Extracted page text data
************

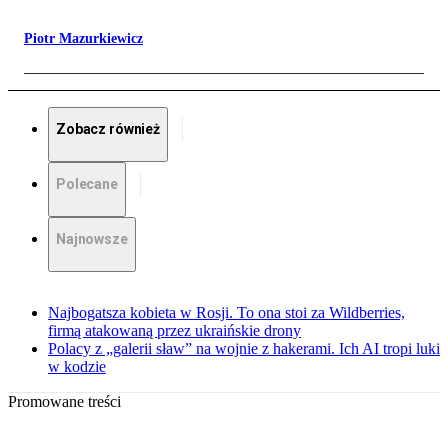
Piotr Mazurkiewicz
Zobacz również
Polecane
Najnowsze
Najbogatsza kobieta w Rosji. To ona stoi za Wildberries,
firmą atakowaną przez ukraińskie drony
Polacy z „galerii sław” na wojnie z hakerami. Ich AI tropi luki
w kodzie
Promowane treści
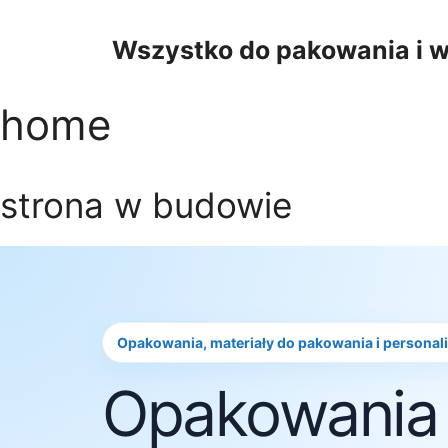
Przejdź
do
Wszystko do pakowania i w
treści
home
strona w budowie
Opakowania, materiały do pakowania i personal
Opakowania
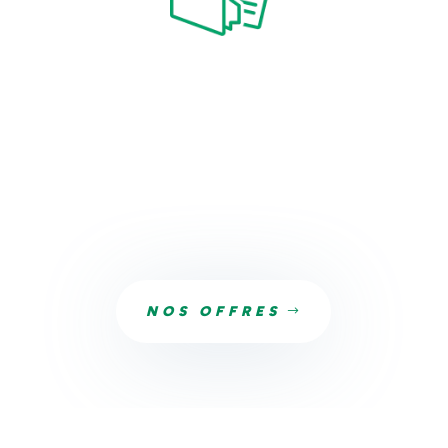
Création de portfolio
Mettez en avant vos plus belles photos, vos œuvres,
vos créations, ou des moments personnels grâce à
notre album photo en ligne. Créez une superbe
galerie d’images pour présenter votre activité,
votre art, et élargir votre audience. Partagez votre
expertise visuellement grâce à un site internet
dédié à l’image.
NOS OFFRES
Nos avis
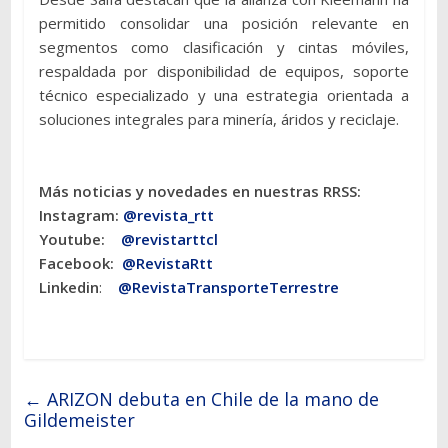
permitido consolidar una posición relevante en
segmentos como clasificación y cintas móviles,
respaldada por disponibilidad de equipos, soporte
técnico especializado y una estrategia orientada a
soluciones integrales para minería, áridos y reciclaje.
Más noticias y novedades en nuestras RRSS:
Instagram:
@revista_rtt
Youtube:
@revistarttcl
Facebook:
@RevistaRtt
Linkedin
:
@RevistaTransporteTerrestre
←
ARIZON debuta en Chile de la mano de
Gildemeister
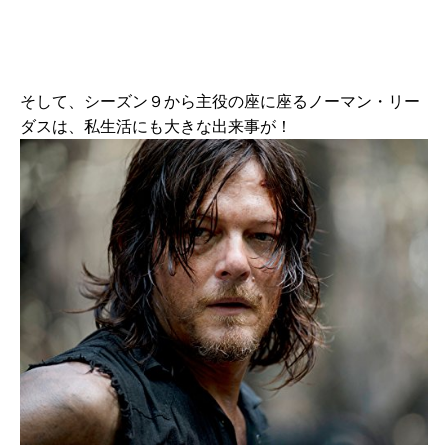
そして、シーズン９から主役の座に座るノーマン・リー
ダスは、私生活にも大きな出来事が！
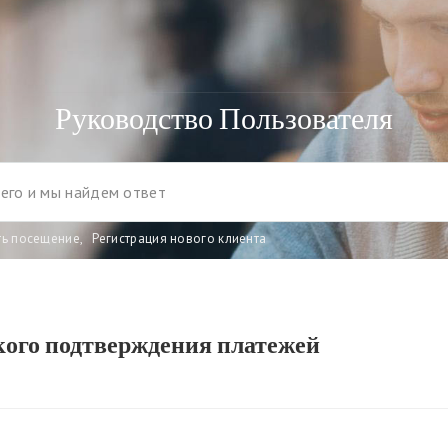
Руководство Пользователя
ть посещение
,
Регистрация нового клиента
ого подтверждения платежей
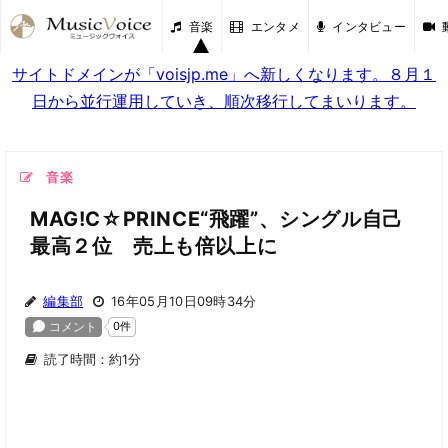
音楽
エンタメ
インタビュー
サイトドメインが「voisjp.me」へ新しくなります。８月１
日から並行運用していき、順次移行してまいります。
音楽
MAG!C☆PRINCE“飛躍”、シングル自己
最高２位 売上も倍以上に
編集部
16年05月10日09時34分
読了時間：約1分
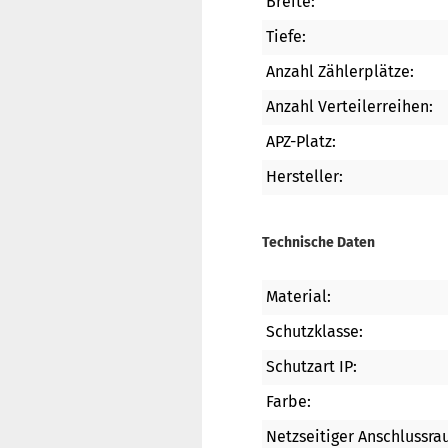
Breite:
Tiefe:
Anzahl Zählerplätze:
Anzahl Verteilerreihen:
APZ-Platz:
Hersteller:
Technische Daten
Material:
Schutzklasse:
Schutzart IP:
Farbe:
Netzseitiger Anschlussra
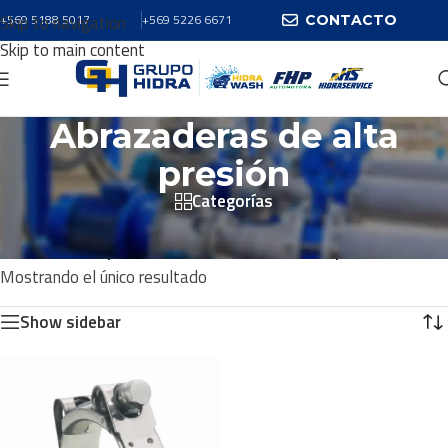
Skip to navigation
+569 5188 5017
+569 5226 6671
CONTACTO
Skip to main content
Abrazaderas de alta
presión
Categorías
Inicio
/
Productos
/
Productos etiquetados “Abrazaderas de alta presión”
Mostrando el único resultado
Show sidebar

************

■ Your instructions ■
Read the records above. Show each line that has the string "Abrazaderas".

■ Response to this task ■
Abrazaderas de alta
Productos etiquetados “Abrazaderas de alta presión”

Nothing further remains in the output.